15/06/2025 - Solemnity of the Most Holy Trinity - Year C

1st Reading PRV 8,22-31 PSALM 8 2nd Reading ROM 5,1-5 Gospel N 16,12-15

Today's readings begin with a hymn to the wisdom of God, a wisdom the fruit of which we can continue to contemplate and enjoy: all the creation is a manifestation of wisdom, a wisdom filled with love for mankind. This wisdom is described as God's advisor, Someone who stands before him “as his craftsman”, by whom he allows himself to be inspired to shape the creation. In this way, even before the revelation given us by Jesus, the people of Israel contemplated God, not as a solitary being devoid of relationships, but as a person who in himself can relate to another person, and thus give concrete existence to love: he can listen, give and receive trust and live humility, live not for himself, but to give and increase the joy of the other.

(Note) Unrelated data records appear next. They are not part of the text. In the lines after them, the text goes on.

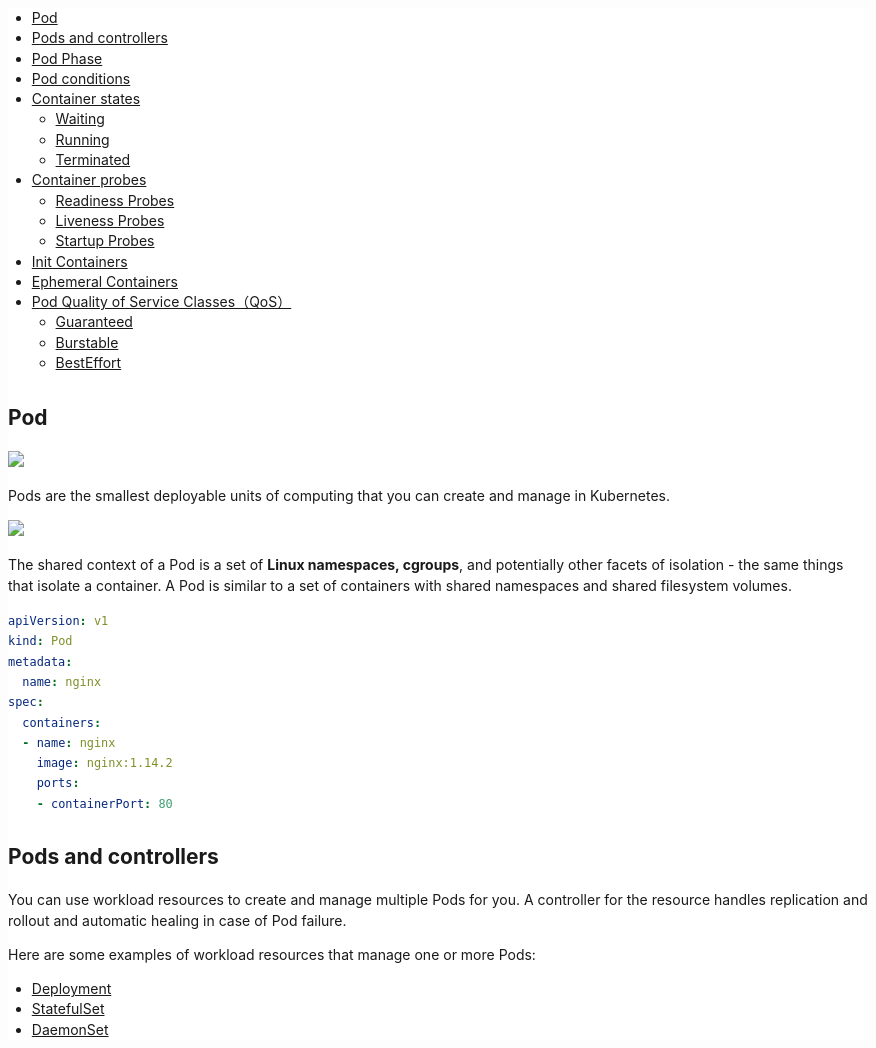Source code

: - [Pod](#pod)
- [Pods and controllers](#pods-and-controllers)
- [Pod Phase](#pod-phase)
- [Pod conditions](#pod-conditions)
- [Container states](#container-states)
  - [Waiting](#waiting)
  - [Running](#running)
  - [Terminated](#terminated)
- [Container probes](#container-probes)
  - [Readiness Probes](#readiness-probes)
  - [Liveness Probes](#liveness-probes)
  - [Startup Probes](#startup-probes)
- [Init Containers](#init-containers)
- [Ephemeral Containers](#ephemeral-containers)
- [Pod Quality of Service Classes（QoS）](#pod-quality-of-service-classesqos)
  - [Guaranteed](#guaranteed)
  - [Burstable](#burstable)
  - [BestEffort](#besteffort)

## Pod 

![](https://chengzw258.oss-cn-beijing.aliyuncs.com/Article/20230319171527.png)

Pods are the smallest deployable units of computing that you can create and manage in Kubernetes.

![](https://chengzw258.oss-cn-beijing.aliyuncs.com/Article/20230319171618.png)

The shared context of a Pod is a set of **Linux namespaces, cgroups**, and potentially other facets of isolation - the same things that isolate a container. A Pod is similar to a set of containers with shared namespaces and shared filesystem volumes.

```yaml
apiVersion: v1
kind: Pod
metadata:
  name: nginx
spec:
  containers:
  - name: nginx
    image: nginx:1.14.2
    ports:
    - containerPort: 80
```


## Pods and controllers

You can use workload resources to create and manage multiple Pods for you. A controller for the resource handles replication and rollout and automatic healing in case of Pod failure. 

Here are some examples of workload resources that manage one or more Pods:
- [Deployment](https://kubernetes.io/docs/concepts/workloads/controllers/deployment/)
- [StatefulSet](https://kubernetes.io/docs/concepts/workloads/controllers/statefulset/)
- [DaemonSet](https://kubernetes.io/docs/concepts/workloads/controllers/daemonset/)

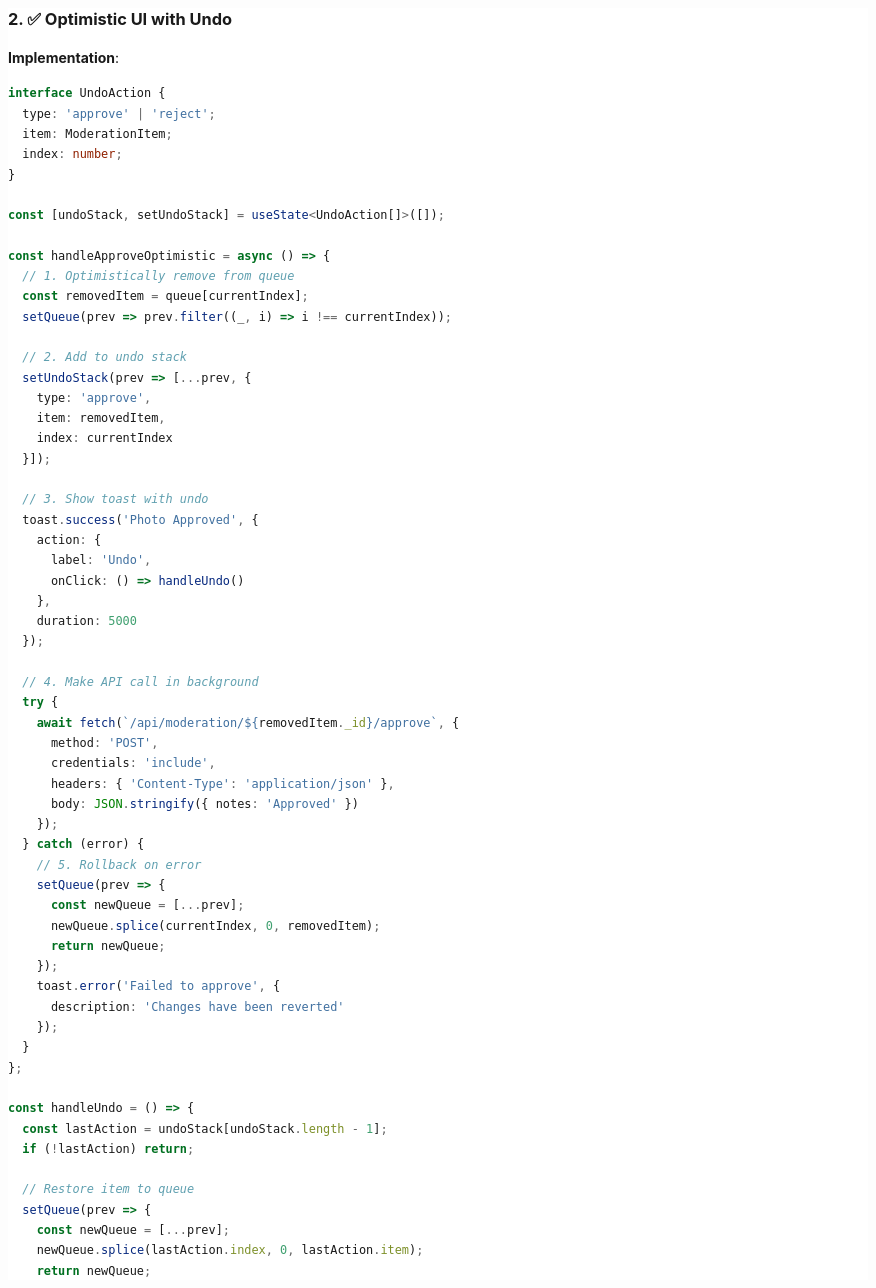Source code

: ### 2. ✅ **Optimistic UI with Undo**

**Implementation**:
```typescript
interface UndoAction {
  type: 'approve' | 'reject';
  item: ModerationItem;
  index: number;
}

const [undoStack, setUndoStack] = useState<UndoAction[]>([]);

const handleApproveOptimistic = async () => {
  // 1. Optimistically remove from queue
  const removedItem = queue[currentIndex];
  setQueue(prev => prev.filter((_, i) => i !== currentIndex));
  
  // 2. Add to undo stack
  setUndoStack(prev => [...prev, {
    type: 'approve',
    item: removedItem,
    index: currentIndex
  }]);
  
  // 3. Show toast with undo
  toast.success('Photo Approved', {
    action: {
      label: 'Undo',
      onClick: () => handleUndo()
    },
    duration: 5000
  });
  
  // 4. Make API call in background
  try {
    await fetch(`/api/moderation/${removedItem._id}/approve`, {
      method: 'POST',
      credentials: 'include',
      headers: { 'Content-Type': 'application/json' },
      body: JSON.stringify({ notes: 'Approved' })
    });
  } catch (error) {
    // 5. Rollback on error
    setQueue(prev => {
      const newQueue = [...prev];
      newQueue.splice(currentIndex, 0, removedItem);
      return newQueue;
    });
    toast.error('Failed to approve', {
      description: 'Changes have been reverted'
    });
  }
};

const handleUndo = () => {
  const lastAction = undoStack[undoStack.length - 1];
  if (!lastAction) return;
  
  // Restore item to queue
  setQueue(prev => {
    const newQueue = [...prev];
    newQueue.splice(lastAction.index, 0, lastAction.item);
    return newQueue;
```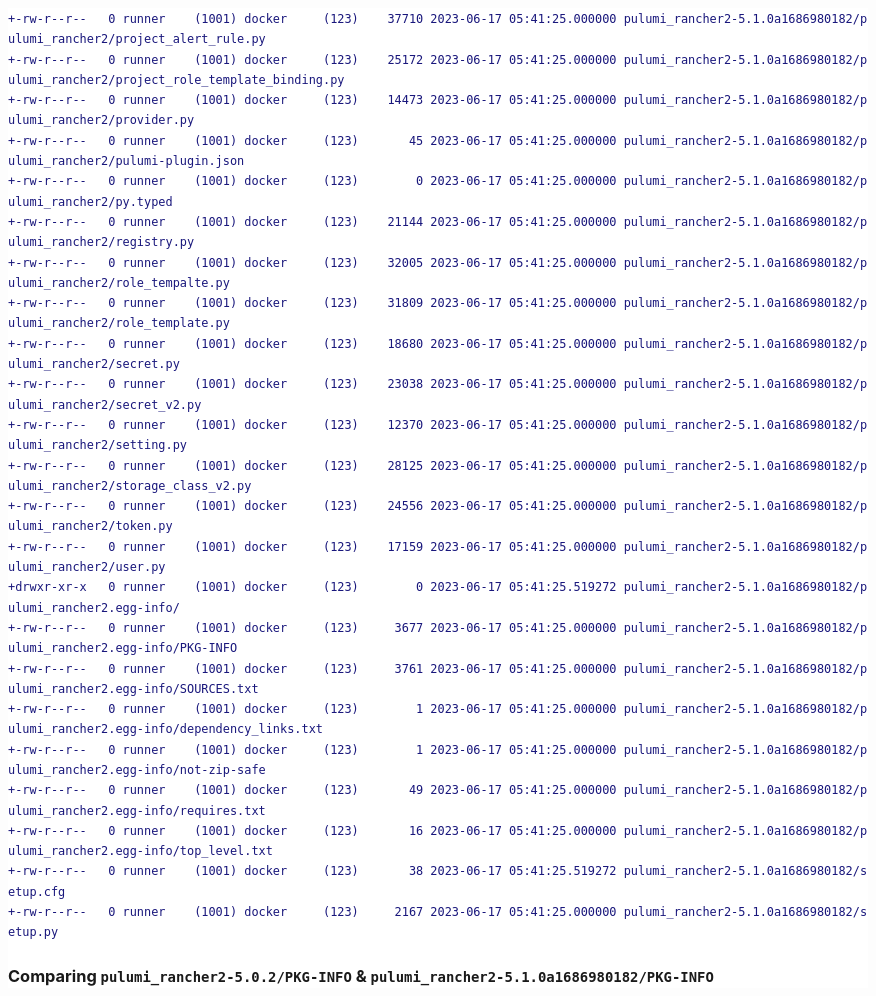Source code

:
 ```diff
+-rw-r--r--   0 runner    (1001) docker     (123)    37710 2023-06-17 05:41:25.000000 pulumi_rancher2-5.1.0a1686980182/pulumi_rancher2/project_alert_rule.py
+-rw-r--r--   0 runner    (1001) docker     (123)    25172 2023-06-17 05:41:25.000000 pulumi_rancher2-5.1.0a1686980182/pulumi_rancher2/project_role_template_binding.py
+-rw-r--r--   0 runner    (1001) docker     (123)    14473 2023-06-17 05:41:25.000000 pulumi_rancher2-5.1.0a1686980182/pulumi_rancher2/provider.py
+-rw-r--r--   0 runner    (1001) docker     (123)       45 2023-06-17 05:41:25.000000 pulumi_rancher2-5.1.0a1686980182/pulumi_rancher2/pulumi-plugin.json
+-rw-r--r--   0 runner    (1001) docker     (123)        0 2023-06-17 05:41:25.000000 pulumi_rancher2-5.1.0a1686980182/pulumi_rancher2/py.typed
+-rw-r--r--   0 runner    (1001) docker     (123)    21144 2023-06-17 05:41:25.000000 pulumi_rancher2-5.1.0a1686980182/pulumi_rancher2/registry.py
+-rw-r--r--   0 runner    (1001) docker     (123)    32005 2023-06-17 05:41:25.000000 pulumi_rancher2-5.1.0a1686980182/pulumi_rancher2/role_tempalte.py
+-rw-r--r--   0 runner    (1001) docker     (123)    31809 2023-06-17 05:41:25.000000 pulumi_rancher2-5.1.0a1686980182/pulumi_rancher2/role_template.py
+-rw-r--r--   0 runner    (1001) docker     (123)    18680 2023-06-17 05:41:25.000000 pulumi_rancher2-5.1.0a1686980182/pulumi_rancher2/secret.py
+-rw-r--r--   0 runner    (1001) docker     (123)    23038 2023-06-17 05:41:25.000000 pulumi_rancher2-5.1.0a1686980182/pulumi_rancher2/secret_v2.py
+-rw-r--r--   0 runner    (1001) docker     (123)    12370 2023-06-17 05:41:25.000000 pulumi_rancher2-5.1.0a1686980182/pulumi_rancher2/setting.py
+-rw-r--r--   0 runner    (1001) docker     (123)    28125 2023-06-17 05:41:25.000000 pulumi_rancher2-5.1.0a1686980182/pulumi_rancher2/storage_class_v2.py
+-rw-r--r--   0 runner    (1001) docker     (123)    24556 2023-06-17 05:41:25.000000 pulumi_rancher2-5.1.0a1686980182/pulumi_rancher2/token.py
+-rw-r--r--   0 runner    (1001) docker     (123)    17159 2023-06-17 05:41:25.000000 pulumi_rancher2-5.1.0a1686980182/pulumi_rancher2/user.py
+drwxr-xr-x   0 runner    (1001) docker     (123)        0 2023-06-17 05:41:25.519272 pulumi_rancher2-5.1.0a1686980182/pulumi_rancher2.egg-info/
+-rw-r--r--   0 runner    (1001) docker     (123)     3677 2023-06-17 05:41:25.000000 pulumi_rancher2-5.1.0a1686980182/pulumi_rancher2.egg-info/PKG-INFO
+-rw-r--r--   0 runner    (1001) docker     (123)     3761 2023-06-17 05:41:25.000000 pulumi_rancher2-5.1.0a1686980182/pulumi_rancher2.egg-info/SOURCES.txt
+-rw-r--r--   0 runner    (1001) docker     (123)        1 2023-06-17 05:41:25.000000 pulumi_rancher2-5.1.0a1686980182/pulumi_rancher2.egg-info/dependency_links.txt
+-rw-r--r--   0 runner    (1001) docker     (123)        1 2023-06-17 05:41:25.000000 pulumi_rancher2-5.1.0a1686980182/pulumi_rancher2.egg-info/not-zip-safe
+-rw-r--r--   0 runner    (1001) docker     (123)       49 2023-06-17 05:41:25.000000 pulumi_rancher2-5.1.0a1686980182/pulumi_rancher2.egg-info/requires.txt
+-rw-r--r--   0 runner    (1001) docker     (123)       16 2023-06-17 05:41:25.000000 pulumi_rancher2-5.1.0a1686980182/pulumi_rancher2.egg-info/top_level.txt
+-rw-r--r--   0 runner    (1001) docker     (123)       38 2023-06-17 05:41:25.519272 pulumi_rancher2-5.1.0a1686980182/setup.cfg
+-rw-r--r--   0 runner    (1001) docker     (123)     2167 2023-06-17 05:41:25.000000 pulumi_rancher2-5.1.0a1686980182/setup.py
```

### Comparing `pulumi_rancher2-5.0.2/PKG-INFO` & `pulumi_rancher2-5.1.0a1686980182/PKG-INFO`
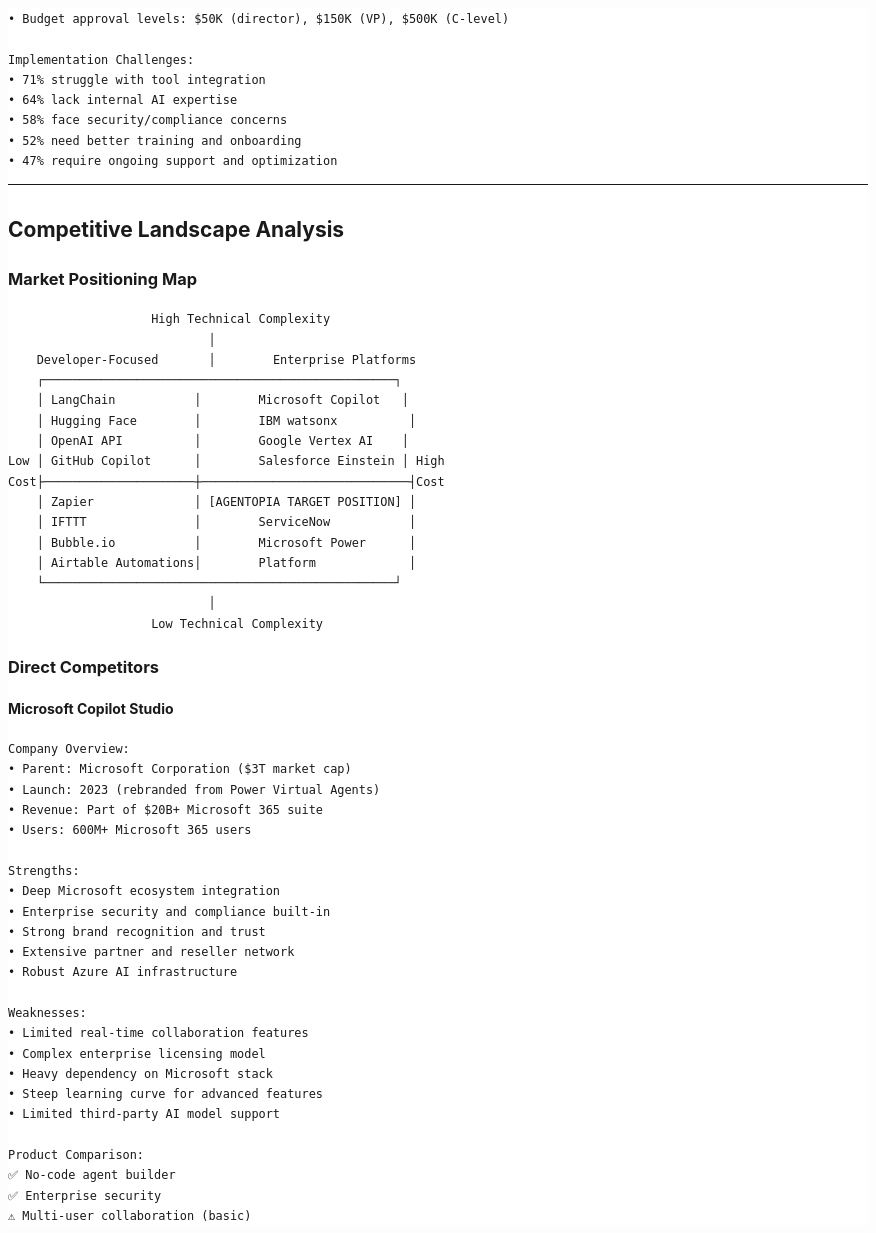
```
• Budget approval levels: $50K (director), $150K (VP), $500K (C-level)

Implementation Challenges:
• 71% struggle with tool integration
• 64% lack internal AI expertise
• 58% face security/compliance concerns
• 52% need better training and onboarding
• 47% require ongoing support and optimization
```

---

## Competitive Landscape Analysis

### Market Positioning Map

```
                    High Technical Complexity
                            │
    Developer-Focused       │        Enterprise Platforms
    ┌─────────────────────────────────────────────────┐
    │ LangChain           │        Microsoft Copilot   │
    │ Hugging Face        │        IBM watsonx          │
    │ OpenAI API          │        Google Vertex AI    │
Low │ GitHub Copilot      │        Salesforce Einstein │ High
Cost├─────────────────────┼─────────────────────────────┤Cost
    │ Zapier              │ [AGENTOPIA TARGET POSITION] │
    │ IFTTT               │        ServiceNow           │
    │ Bubble.io           │        Microsoft Power      │
    │ Airtable Automations│        Platform             │
    └─────────────────────────────────────────────────┘
                            │
                    Low Technical Complexity
```

### Direct Competitors

#### Microsoft Copilot Studio
```
Company Overview:
• Parent: Microsoft Corporation ($3T market cap)
• Launch: 2023 (rebranded from Power Virtual Agents)
• Revenue: Part of $20B+ Microsoft 365 suite
• Users: 600M+ Microsoft 365 users

Strengths:
• Deep Microsoft ecosystem integration
• Enterprise security and compliance built-in
• Strong brand recognition and trust
• Extensive partner and reseller network
• Robust Azure AI infrastructure

Weaknesses:
• Limited real-time collaboration features
• Complex enterprise licensing model
• Heavy dependency on Microsoft stack
• Steep learning curve for advanced features
• Limited third-party AI model support

Product Comparison:
✅ No-code agent builder
✅ Enterprise security
⚠️ Multi-user collaboration (basic)
```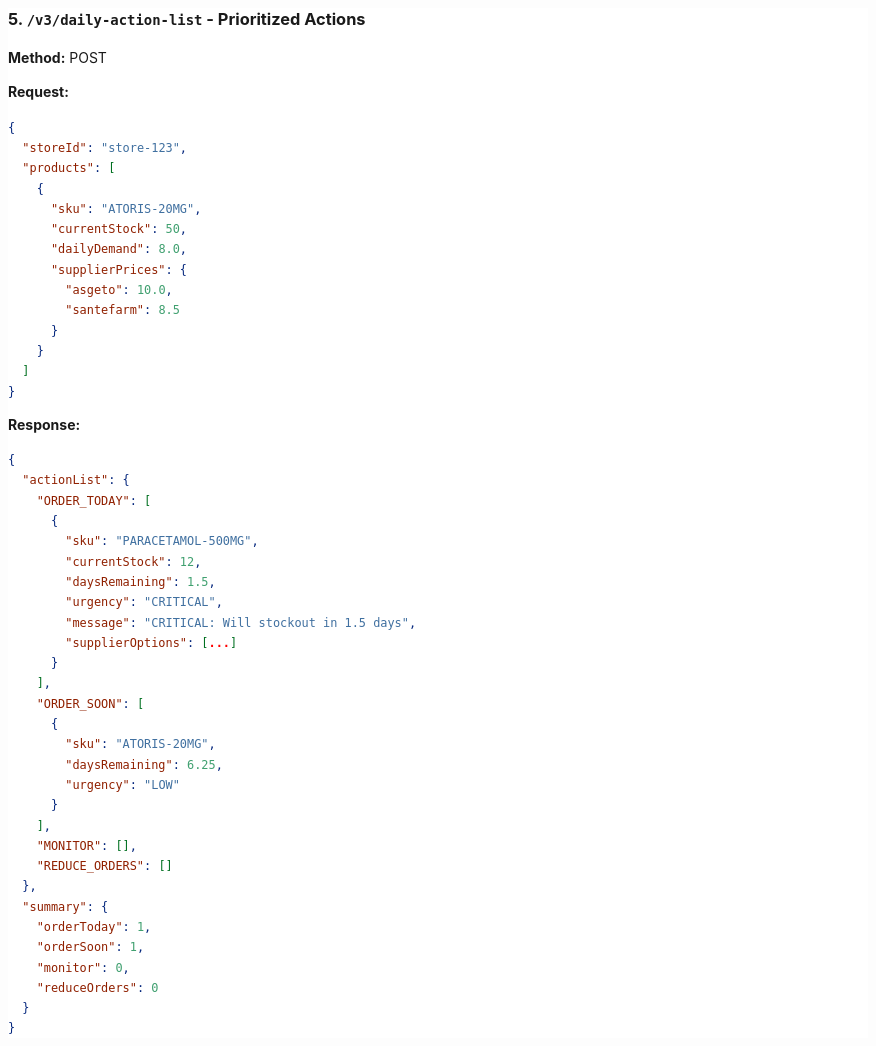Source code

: ### 5. `/v3/daily-action-list` - Prioritized Actions
**Method:** POST

**Request:**
```json
{
  "storeId": "store-123",
  "products": [
    {
      "sku": "ATORIS-20MG",
      "currentStock": 50,
      "dailyDemand": 8.0,
      "supplierPrices": {
        "asgeto": 10.0,
        "santefarm": 8.5
      }
    }
  ]
}
```

**Response:**
```json
{
  "actionList": {
    "ORDER_TODAY": [
      {
        "sku": "PARACETAMOL-500MG",
        "currentStock": 12,
        "daysRemaining": 1.5,
        "urgency": "CRITICAL",
        "message": "CRITICAL: Will stockout in 1.5 days",
        "supplierOptions": [...]
      }
    ],
    "ORDER_SOON": [
      {
        "sku": "ATORIS-20MG",
        "daysRemaining": 6.25,
        "urgency": "LOW"
      }
    ],
    "MONITOR": [],
    "REDUCE_ORDERS": []
  },
  "summary": {
    "orderToday": 1,
    "orderSoon": 1,
    "monitor": 0,
    "reduceOrders": 0
  }
}
```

If people contemplate a God like this, and try to imitate him, their society is continually transformed, because love and humility are poured into it. If God did not live this relationship of love within himself, he would be looked at and understood by us as a loner, a dictator, capable even of being a tyrant. Before him we would only be afraid, and by trying to imitate him we would in turn become tyrants to one another. It is not difficult for us to find such behaviour in societies in which the most followed religion knows only a solitary God without relationships.

The revelation of God's Trinitarian life, which began timidly in the writings before Jesus, continues more clearly and explicitly with him. He speaks to us about the Father, he explicitly tells us about his unity with him through full and loving obedience, he promises us the presence in us and the assistance of the Father's Spirit, who is also his.

While listening to Jesus we have the distinct feeling that we are inside a family, where there is mutual trust, mutual listening, obedient love, and the will to be united in full harmony. This environment is so beautiful that we are drawn to live it in our families, groups, communities, in all interpersonal relationships.

It is tiring for us, sometimes difficult, because we are full of selfishness, attached to our own ways of thinking, to our desire to stand out. This is why Jesus exhorts us to be humble, the humility that makes us ask for and give forgiveness, that allows us to value others as superior to ourselves, not because they are better than us, but because they are loved by the Father in the same way he loves us. And so that we can enter into the Trinitarian love of God, Jesus promises and gives the Holy Spirit. This makes us holy, that is, it makes us divine.

We are almost afraid and feel shy to use this word, but we must not be afraid of the truth. By receiving the Holy Spirit within us, we truly become part of the life, that is, of God's love, which can thus manifest itself through us. We come to be the glory of Jesus, as he is the glory of the Father.

St Paul also tells us this, and very clearly: “We boast in hope of the glory of God”.

Patience becomes necessary for us, because we are not spared the tribulations caused by our sins and those of our brothers and sisters. For in us, as in Jesus, God's glory is revealed when we are put to the test. On the cross, we saw that God is different from what man might think; it is there that Jesus has shown us the fullness of the Father's love, and, through his sacrifice, he also has given it to us.

We too will show the love of God the Father for mankind when we are patient in everything we suffer. The Holy Spirit given to us by Jesus makes us the glory of God, the revelation of a Lord who is able to be Father to all. Our lives, through patient love, become part of the mystery of the Holy Trinity!